Cgboal / SonarSearch

A rapid API for the Project Sonar dataset
MIT License
639 stars 97 forks source link

Raw Output Endpoint #23

Open indianajson opened 3 years ago

indianajson commented 3 years ago

Thank you for your work on this project. Once I found your API I was hooked. This really is a fantastic tool.

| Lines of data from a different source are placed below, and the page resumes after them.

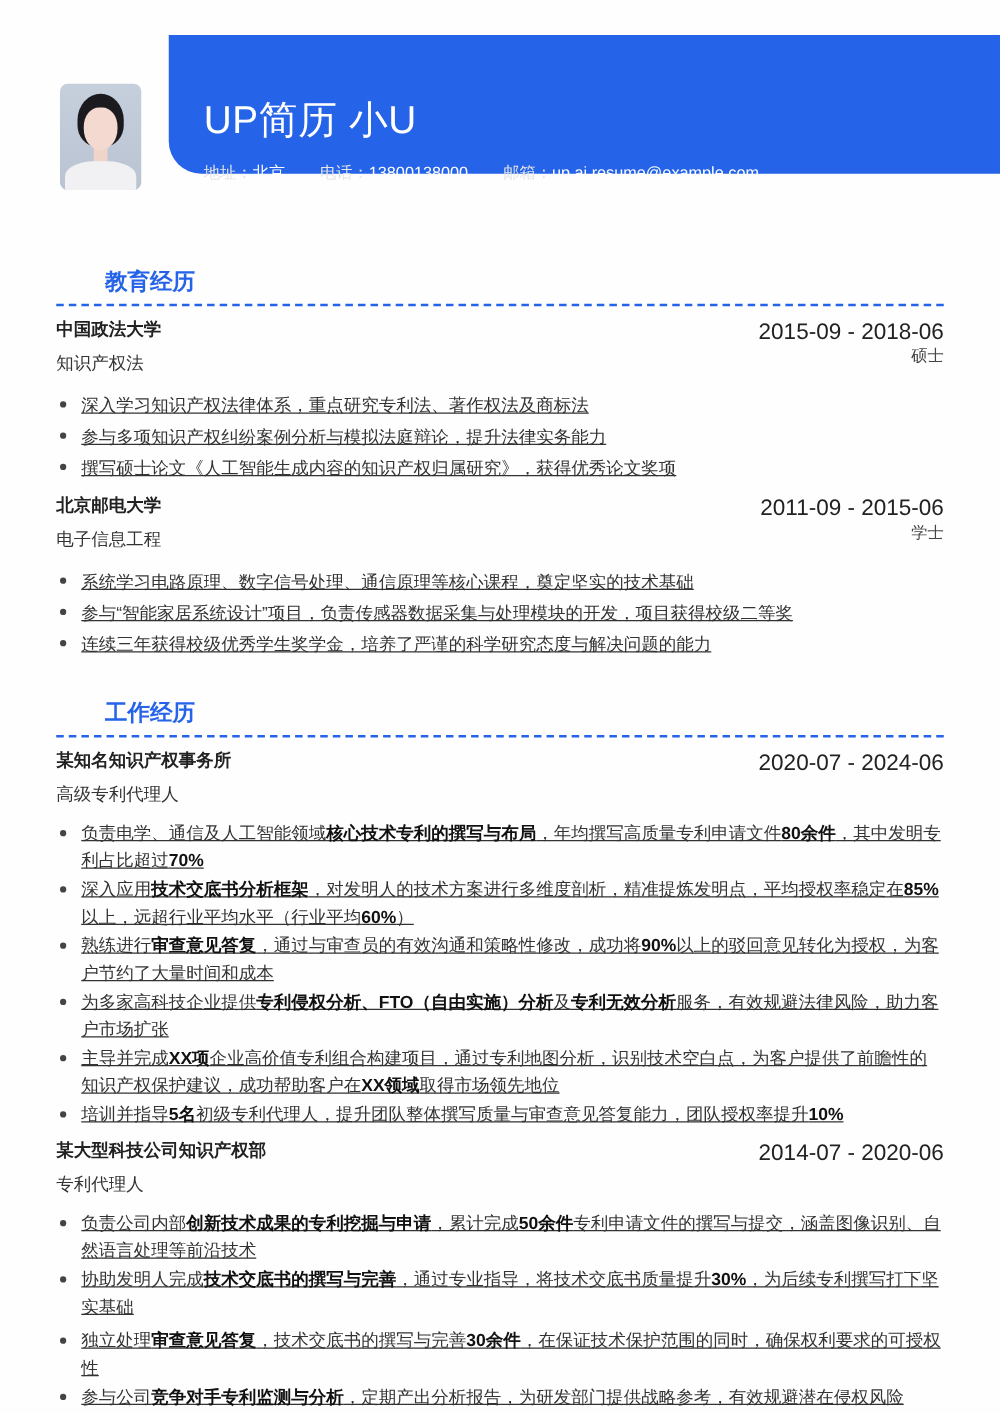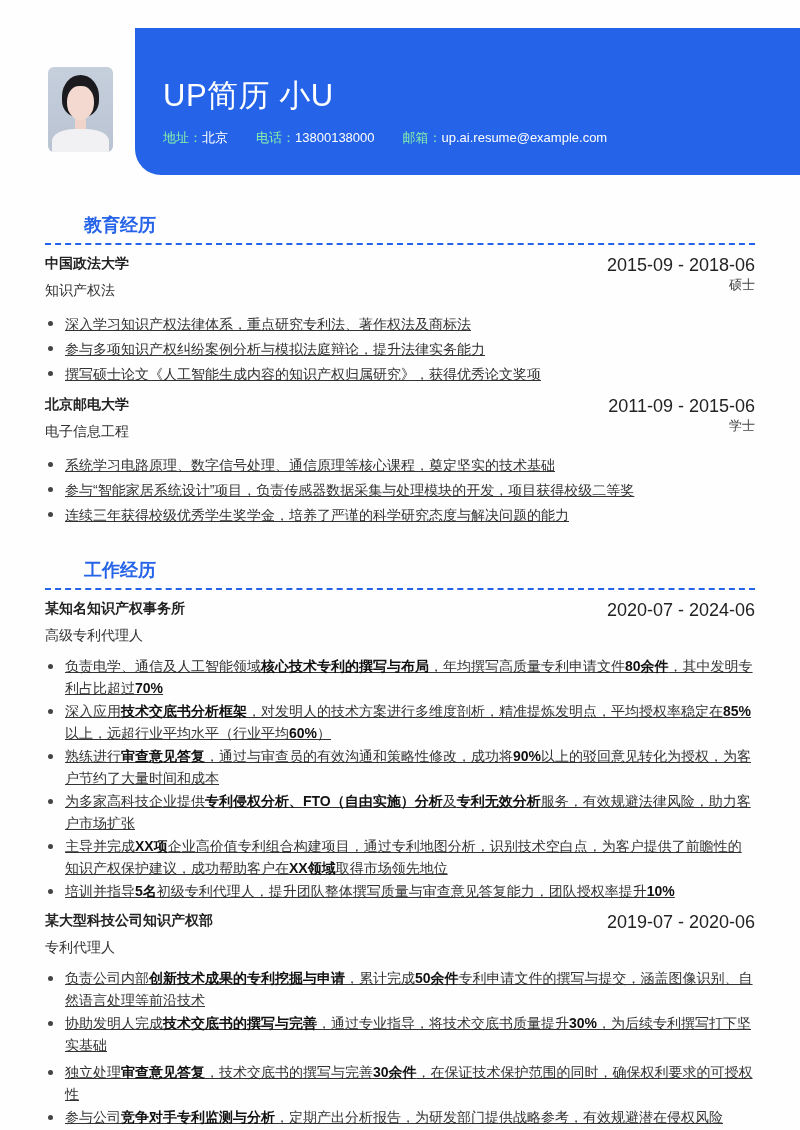--- a/index.html
+++ b/index.html
@@ -2,37 +2,37 @@
 <html><head>
 <meta charset="utf-8">
 <style>
   html, body { margin:0; padding:0; }
   body {
     width:800px; height:1130px; overflow:hidden; background:#fefefe;
     font-family: "Liberation Sans", "DejaVu Sans", sans-serif; color:#222;
     position:relative;
   }
   .header {
-    position:absolute; left:135px; top:28px; width:665px; height:147px;
+    position:absolute; left:135px; top:28px; width:665px; height:111px;
     background:#2563e8; border-bottom-left-radius:26px;
   }
   .photo {
     position:absolute; left:48px; top:67px; width:65px; height:85px;
     border-radius:6px; overflow:hidden;
     background:linear-gradient(180deg,#c6cfdc 0%,#b9c3d2 100%);
   }
   .photo .hair { position:absolute; left:14px; top:8px; width:37px; height:42px; background:#1b1b1f; border-radius:50% 50% 40% 40%; }
   .photo .face { position:absolute; left:19px; top:19px; width:27px; height:34px; background:#f3d9cf; border-radius:45% 45% 50% 50%; }
   .photo .body { position:absolute; left:4px; top:62px; width:57px; height:30px; background:#f1f1f3; border-radius:40% 40% 0 0; }
   .photo .neck { position:absolute; left:27px; top:50px; width:11px; height:14px; background:#f0d4c9; }
   .name {
     position:absolute; left:28px; top:47px; font-size:31px; color:#fff; font-weight:500; letter-spacing:0.5px;
   }
   .contacts { position:absolute; left:28px; top:101px; font-size:13px; color:#fff; display:flex; gap:28px; }
-  .contacts .lbl { color:#86efac; }
+  .contacts .lbl { color:#e5e5e5; }
   .section { position:absolute; left:45px; width:710px; }
   .sec-title { font-size:18px; color:#2563e8; font-weight:bold; height:28px;margin-left:39px; }
   .dash { border-top:2px dashed #2563e8; margin-top:2px; }
   .entry { position:relative; }
   .row1 { display:flex; justify-content:space-between; font-size:14px; font-weight:bold; color:#222; }
   .row1 .date { font-weight:normal; font-size:18px; color:#222; }
   .row2 { display:flex; justify-content:space-between; font-size:14px; color:#333; }
   .row2 .deg { font-size:13px; color:#444; margin-top:-6px; }
   ul { margin:0; padding:0; list-style:none; }
   li { position:relative; padding-left:20px; font-size:14px; line-height:22px; color:#333;text-decoration:underline; }
@@ -113,21 +113,21 @@
         <li style="margin-bottom: 1px;"><span>熟练进行</span><b>审查意见答复</b><span>，通过与审查员的有效沟通和策略性修改，成功将</span><b>90%</b><span>以上的驳回意见转化为授权，为客户节约了大量时间和成本</span></li>
         <li style="margin-bottom: 1px;"><span>为多家高科技企业提供</span><b>专利侵权分析、FTO（自由实施）分析</b><span>及</span><b>专利无效分析</b><span>服务，有效规避法律风险，助力客户市场扩张</span></li>
         <li style="margin-bottom: 1px;"><span>主导并完成</span><b>XX项</b><span>企业高价值专利组合构建项目，通过专利地图分析，识别技术空白点，为客户提供了前瞻性的知识产权保护建议，成功帮助客户在</span><b>XX领域</b><span>取得市场领先地位</span></li>
         <li style="margin-bottom: 1px;"><span>培训并指导</span><b>5名</b><span>初级专利代理人，提升团队整体撰写质量与审查意见答复能力，团队授权率提升</span><b>10%</b></li>
       </ul>
   </div>
 
   <div class="entry" style="margin-top:10px;">
     <div class="row1">
         <span>某大型科技公司知识产权部</span>
-        <span class="date">2019-07 - 2020-06</span>
+        <span class="date">2014-07 - 2020-06</span>
       </div>
     <div class="row2" style="margin-top:6px;">
         <span>专利代理人</span>
       </div>
     <ul style="margin-top:10px;">
         <li style="margin-bottom: 1px;"><span>负责公司内部</span><b>创新技术成果的专利挖掘与申请</b><span>，累计完成</span><b>50余件</b><span>专利申请文件的撰写与提交，涵盖图像识别、自然语言处理等前沿技术</span></li>
         <li style="margin-bottom: 5px;"><span>协助发明人完成</span><b>技术交底书的撰写与完善</b><span>，通过专业指导，将技术交底书质量提升</span><b>30%</b><span>，为后续专利撰写打下坚实基础</span></li>
         <li style="margin-bottom: 1px;"><span>独立处理</span><b>审查意见答复</b><span>，技术交底书的撰写与完善</span><b>30余件</b><span>，在保证技术保护范围的同时，确保权利要求的可授权性</span></li>
         <li style="margin-bottom: 1px;"><span>参与公司</span><b>竞争对手专利监测与分析</b><span>，定期产出分析报告，为研发部门提供战略参考，有效规避潜在侵权风险</span></li>
       </ul>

There is one limitation in SonarSearch that keeps me reliant upon my raw copy of the SONAR dataset, the inability to query the raw data thus getting both halves of the record. For example, let's say I want to return a list of every S3 bucket and see how many are CNAMEs for (sub)domains. I can simply grep my raw data set and in a little while have the full JSON returned

{"timestamp":"1622162183","name":"10gen-gvf.s3.amazonaws.com","type":"cname","value":"s3-1-w.amazonaws.com"}
{"timestamp":"1622162106","name":"10in30.s3.amazonaws.com","type":"cname","value":"s3-us-west-2-w.amazonaws.com"}
{"timestamp":"1622162164","name":"10judzoqo6kzfffm183231.covideos.s3.amazonaws.com","type":"cname","value":"s3-1-w.amazonaws.com"}

Admittedly, there will be a lot of duplicates where the S3 bucket points to AWS, but I can filter that myself fairly easily. Based on what I read in the source code you are saving both the record name and value, thus could we get an endpoint that returned something with both halves of the record?

Perhaps something like /raw/{domain}? Where if we queried /raw/zendesk.com we would get:

[
"1125.zendesk.com":"1125.diversified-capital.com",
"15below.ssl.zendesk.com":"15below.zendesk.com",
"18emaint.zendesk.com":"18emaint.motorwerks.com",
"1d-color.zendesk.com":"1d-color.support.ec-force.com",
"1stadm.zendesk.com":"1stadm.ssl.zendesk.com"
]

This could also be helpful for target-specific searches. For example, if we queried /raw/hackerone.com we would be returned more helpful information for research:

[
"mta-sts.dev.wearehackerone.com":"hacker0x01.github.io",
"mta-sts.forwarding.hackerone.com",:"hacker0x01.github.io",
"mta-sts.hackerone.com":"hacker0x01.github.io"
]
Cgboal commented 2 years ago

I'll look into this, apologies for the delay.